Provided text START

From 7fd6d6b4df47c6b2fd79093974e81b03859dcf4e Mon Sep 17 00:00:00 2001
From: ReversingLabs <55623149+rl-devops@users.noreply.github.com>
Date: Fri, 27 Jan 2023 12:24:40 +0100
Subject: [PATCH] add a simple pattern analizer for future use

---
 DONE                 |  2 ++
 analize_patterns.py  | 58 +++++++++++++++++++++++++++++++++++++++++++
 compare_known_tld.py | 59 ++++++++++++++++++++++----------------------
 3 files changed, 90 insertions(+), 29 deletions(-)
 create mode 100755 analize_patterns.py

diff --git a/DONE b/DONE
index 18ffddc..cee52e6 100644
--- a/DONE
+++ b/DONE
@@ -43,3 +43,5 @@ DONE
   -  convert the list of tld to Dict
   -  allow override or change and adding new domains without needing a new version directly
   -  tested with existing testdomains, all reponses will now respond with the true tld not the one with a underscore
+
+  - add simple autodetect based on tld from IANA, try to use the .com patterns to se if we get someting usefull
diff --git a/analize_patterns.py b/analize_patterns.py
new file mode 100755
index 0000000..111d686
--- /dev/null
+++ b/analize_patterns.py
@@ -0,0 +1,58 @@
+#! /usr/bin/env python3
+
+import sys
+import re
+from typing import (
+    # Optional,
+    # List,
+    Dict,
+)
+
+# most likely we can now introduce trailing whitespace trim on all lines from whois,
+# and simplefy trailing whitespace rules
+# as \r is already gone now and that was the most disticnt line ending
+# occasionally we need to detect \n\s+ for groups that belong together
+# mostly with indented blocks of nameservers
+
+# import whois
+from whois.tld_regexpr import ZZ
+
+
+def buildRegCollection(zz: Dict):
+    regCollection = {}
+    # get all regexes
+    for name in zz:
+        # print(name)
+        z = zz[name]
+        for key in z:
+            if key is None:
+                continue
+
+            if key.startswith("_"):
+                continue
+
+            if key in ["extend"]:
+                continue
+
+            if key not in regCollection:
+                regCollection[key] = {}
+
+            reg = z[key]
+            if reg is None:
+                continue
+
+            regCollection[key][reg] = None
+            if isinstance(reg, str):
+                regCollection[key][reg] = re.compile(reg, flags=re.IGNORECASE)

Provided text END

§ Exercise tasks:
a – From the patch, extract the passage from "From 7fd6d6b4df47c6b2fd79093974e81b03859dcf4e Mon" up to and including "insertions(+), 29 deletions(-)".
b – Answer these questions using the patch.
(i) What date and time does the patch carry?
(ii) How many files does the patch change, and how many insertions and deletions does it report?
(iii) In the function buildRegCollection, what flag is passed to re.compile?

Dataset START

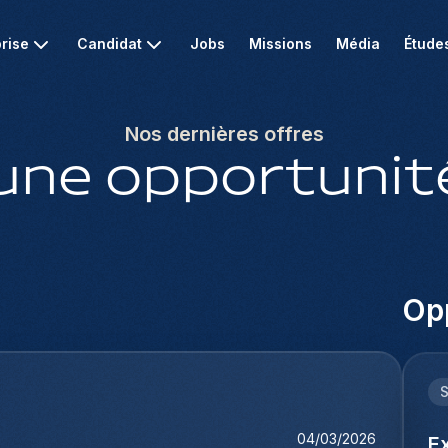
rise
Candidat
Jobs
Missions
Média
Étude
Nos dernières offres
une opportunité
Opp
04/03/2026
E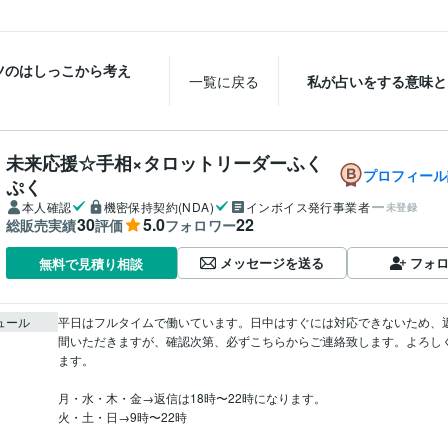
ツのはしっこから考え
一覧に戻る
私が占いをする意味と
未来応援☆手相×タロットリーダーふく
プロフィール
ぷく
本人確認
機密保持契約(NDA)
インボイス発行事業者
未登録
30
5.0
22
総販売実績
評価
フォロワー
メッセージを送る
フォ
無料で見積り相談
ュール
平日はフルタイムで働いています。日中はすぐには対応できないため、
間いただきますが、確認次第、必ずこちらからご連絡致します。よろし
ます。

月・水・木・金→返信は18時〜22時になります。

火・土・日→9時〜22時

Dataset END

§ Solutions by task:
a –
From 7fd6d6b4df47c6b2fd79093974e81b03859dcf4e Mon Sep 17 00:00:00 2001
From: ReversingLabs <55623149+rl-devops@users.noreply.github.com>
Date: Fri, 27 Jan 2023 12:24:40 +0100
Subject: [PATCH] add a simple pattern analizer for future use

---
 DONE                 |  2 ++
 analize_patterns.py  | 58 +++++++++++++++++++++++++++++++++++++++++++
 compare_known_tld.py | 59 ++++++++++++++++++++++----------------------
 3 files changed, 90 insertions(+), 29 deletions(-)

b –
(i) Fri, 27 Jan 2023 12:24:40 +0100
(ii) 3 files changed, with 90 insertions and 29 deletions
(iii) re.IGNORECASE